Accroître les programmes d'aide alimentaire
«Si nous voulons travailler à la paix sociale, nous devons avant tout reconnaître la valeur de l'autre en tant qu'autre, et sa contribution au bien commun», poursuivent les évêques. Selon eux, tous les espaces de soins qui fournissent de la nourriture, toutes les cuisines communautaires, les paroisses, les Églises évangéliques et les mouvements populaires doivent recevoir de l'aide sans délai, sans hésiter à recourir à des programmes comme le PNUD (Programme des Nations unies pour le développement) «qui ont prouvé leur effet positif et qui peuvent être appliqués en tous ces lieux.»

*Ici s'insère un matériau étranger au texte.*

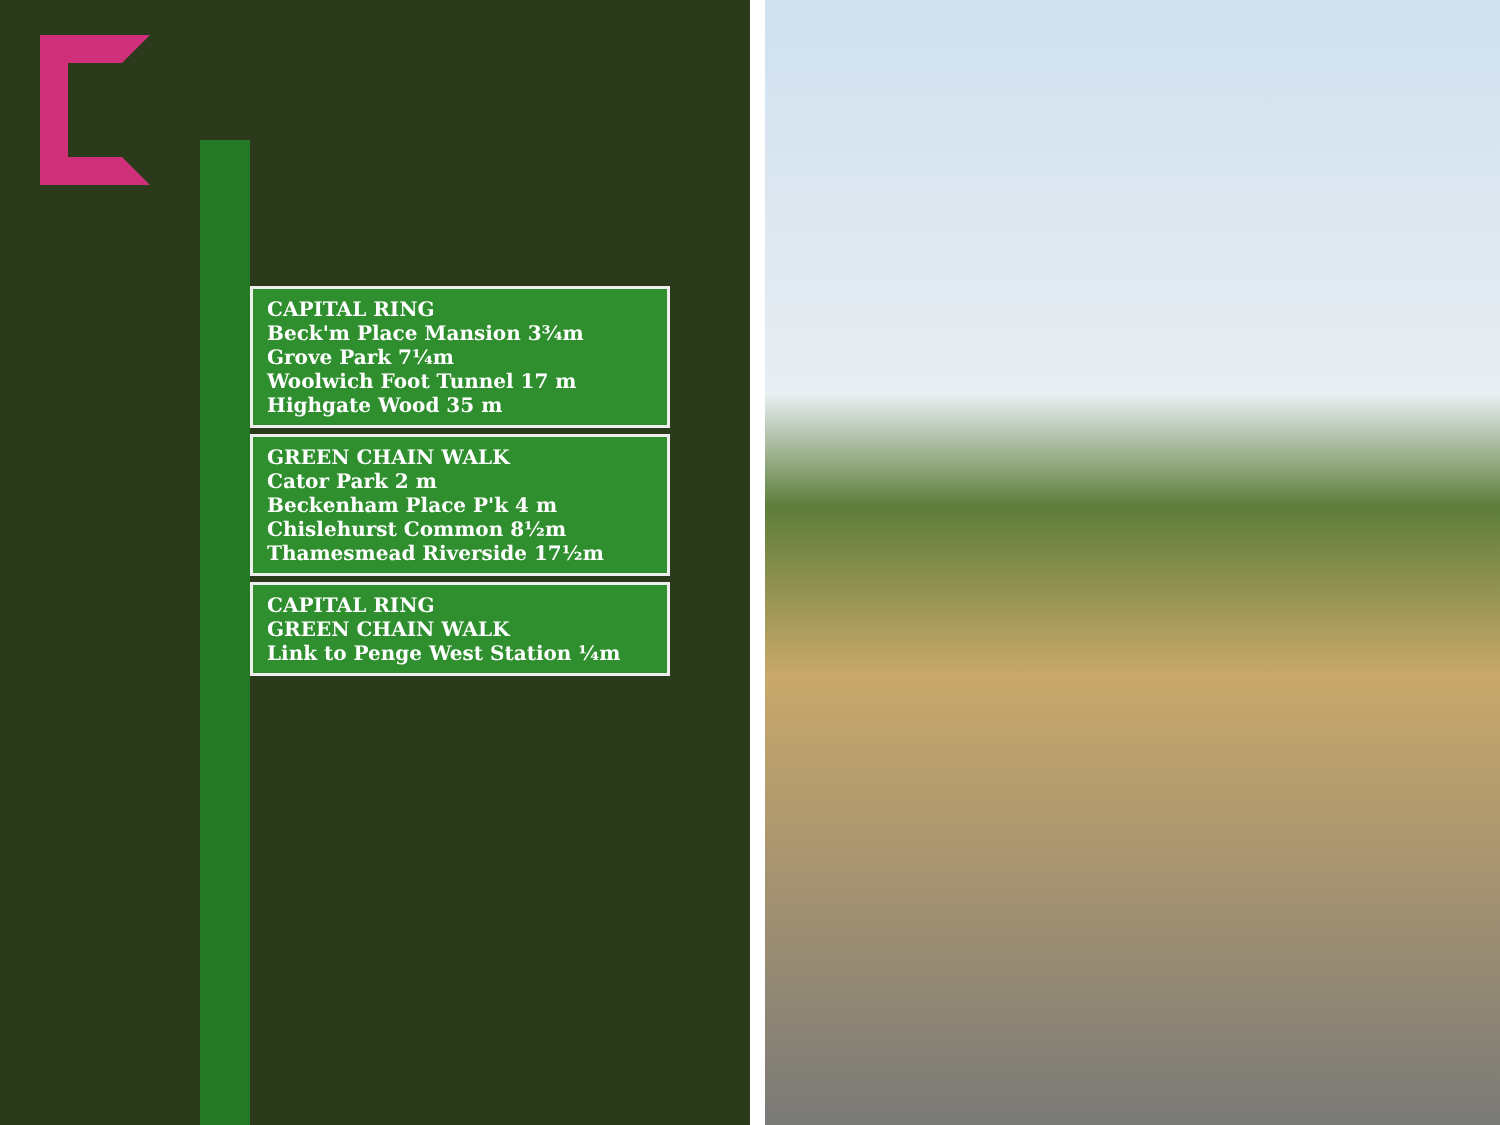CAPITAL RING
Beck'm Place Mansion 3¾m
Grove Park 7¼m
Woolwich Foot Tunnel 17 m
Highgate Wood 35 m
GREEN CHAIN WALK
Cator Park 2 m
Beckenham Place P'k 4 m
Chislehurst Common 8½m
Thamesmead Riverside 17½m
CAPITAL RING
GREEN CHAIN WALK
Link to Penge West Station ¼m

En parallèle aux premières mesures d'austérité dès décembre, à la libéralisation des prix, et à la dévaluation de 50% du peso, sur fond d'inflation record (211%) le gouvernement du président Javier Milei avait annoncé en janvier des mesures d'urgence à destination des plus démunis, comme le doublement des bons alimentaires, jusqu'à 91.000 pesos (103 dollars) et des allocations familiales, à 41.000 pesos (43 dollars). L'état d'urgence alimentaire avait déjà été décrété dans le pays en 2019. Il fut instauré en 2002 lors de la grande crise économique que traversait le pays.